The pickup in headline inflation partly reflects gains in fuel prices, though the annual gain in the core measure – seen by officials as a better gauge of underlying inflation trends – was the most since February 2017. While the Fed is widely projected to raise borrowing costs this week for the sixth time in 18 months, the path of inflation will figure into policymakers’ thinking on the pace of increases for the second half and in 2019.
The data “provide further evidence that inflation is moving towards the Fed’s objective,” and the central bank will continue on its gradual rate-hike path, said Kevin Cummins, an economist at NatWest Markets. The pay figures are “a reminder that you don’t need to necessarily get more aggressive in your approach because wages haven’t accelerated as much as they have in the past,” he said.

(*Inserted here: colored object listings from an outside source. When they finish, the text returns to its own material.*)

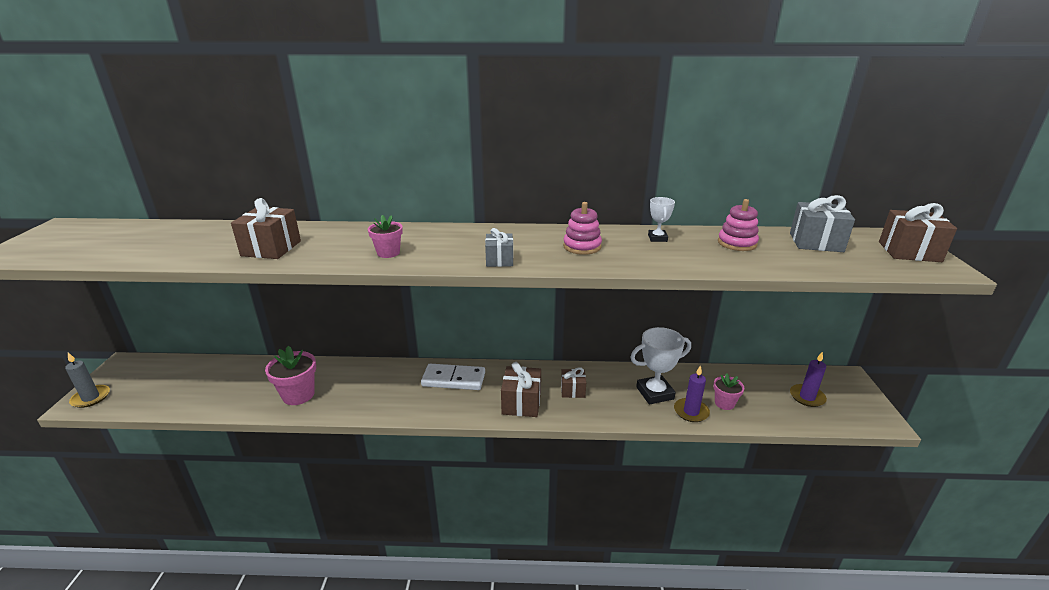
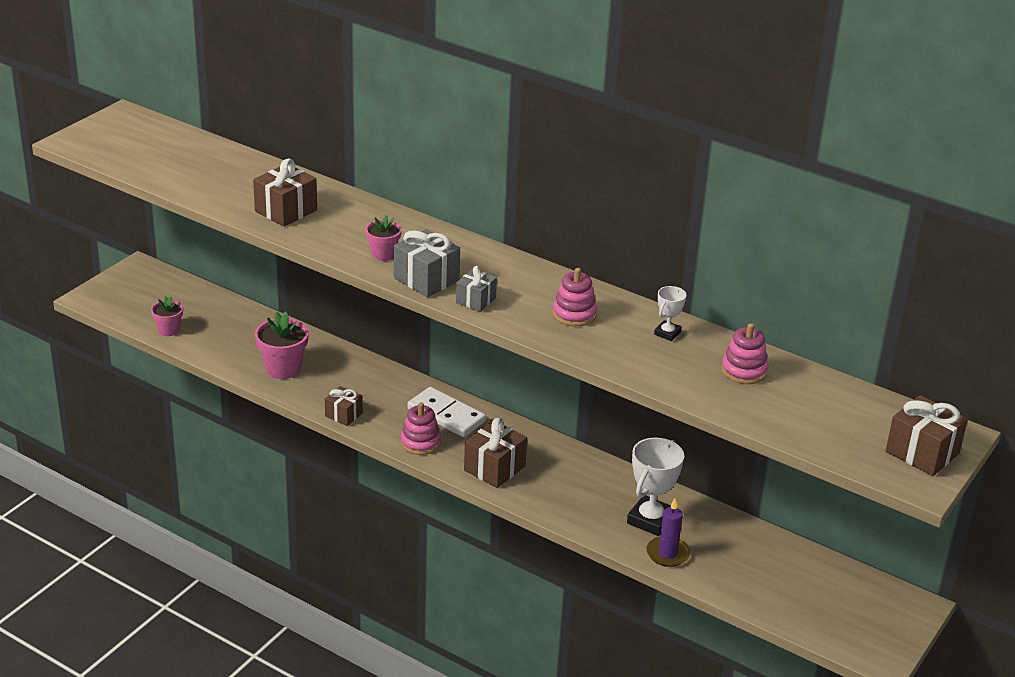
camera: 30 degrees right, 5 degrees up
grey candle [65,353,110,408] -> none
brown gift [561,367,586,398] -> brown gift moved to [325,386,363,426]
white trophy [630,327,691,404] -> white trophy turned 75 degrees counterclockwise [627,438,684,536]
pink flower pot [713,373,745,410] -> pink flower pot moved to [151,296,183,336]
grey gift [790,195,855,252] -> grey gift moved to [394,229,460,297]
purple candle [790,352,827,407] -> none
none -> pink stacking toy [401,402,441,455]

The Fed’s preferred gauge of inflation – a separate consumption-based figure from the Commerce Department – came in at the central bank’s 2 percent goal during March and April, and the figure tends to run slightly below the Labor Department’s CPI. At the same time, several Fed officials have indicated that a modest overshoot of the inflation goal wouldn’t necessarily warrant faster interest-rate hikes, after years of below-target price gains. Commerce Department figures released May 31 showed the Fed’s preferred gauge of core prices was up 1.8 percent in April from a year earlier.

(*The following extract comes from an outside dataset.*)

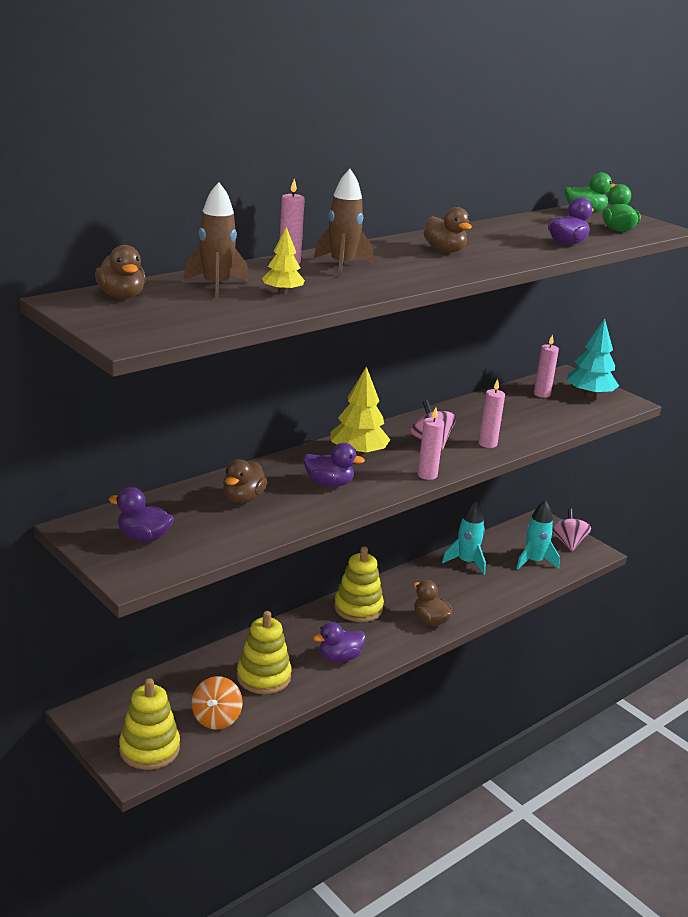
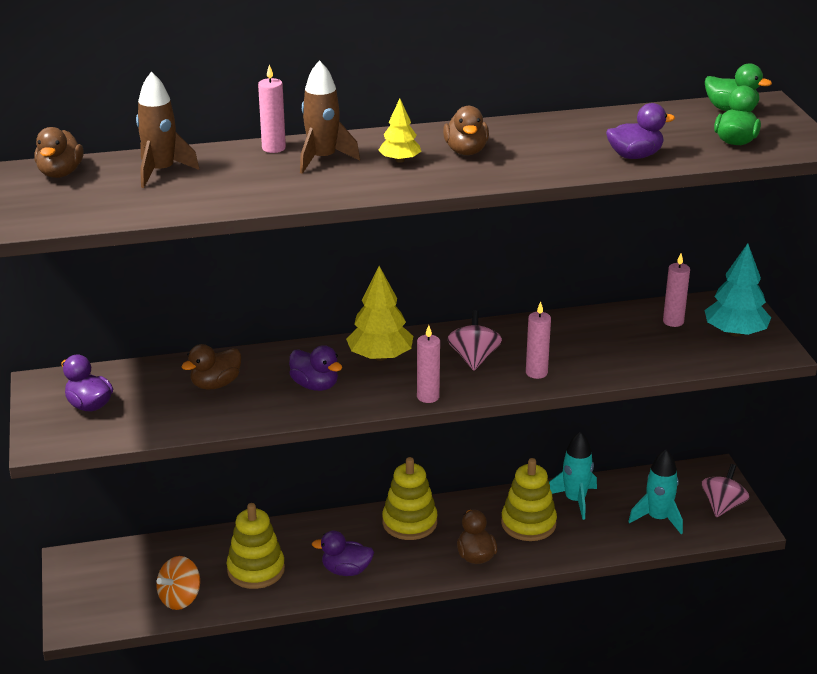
camera: 30 degrees right, 5 degrees up
yellow stacking toy [119,678,180,770] -> yellow stacking toy moved to [501,458,557,541]
yellow tree [262,227,305,294] -> yellow tree moved to [378,99,421,163]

A separate Labor Department report on Tuesday illustrated how higher prices are pinching wallets: average hourly wages, adjusted for inflation, were unchanged in May from a year earlier, even as nominal pay accelerated to a 2.7 percent annual gain from 2.6 percent in April. For production and nonsupervisory workers, real average hourly earnings fell 0.1 percent from a year earlier.
Seasonally adjusted gasoline prices rose 1.7 percent in May from the previous month, after a 3 percent gain in April.
The shelter category, which accounts for about one-third of the CPI, rose 0.3 percent from the previous month, continuing a trend of steady increases. Owners-equivalent rent, one of the categories designed to track rental prices, advanced 0.2 percent. Lodging away from home, which includes hotel and motel rates, rose 2.9 percent in May, the most since August.
Investors see the Fed as on track to raise interest rates at its two-day meeting that starts later on Tuesday in Washington, while policy makers will issue updated forecasts showing whether they expect one or two hikes in the second half. The unemployment rate fell to 3.8 percent in May, matching the lowest in 48 years and signaling the central bank is at or near its maximum-employment goal.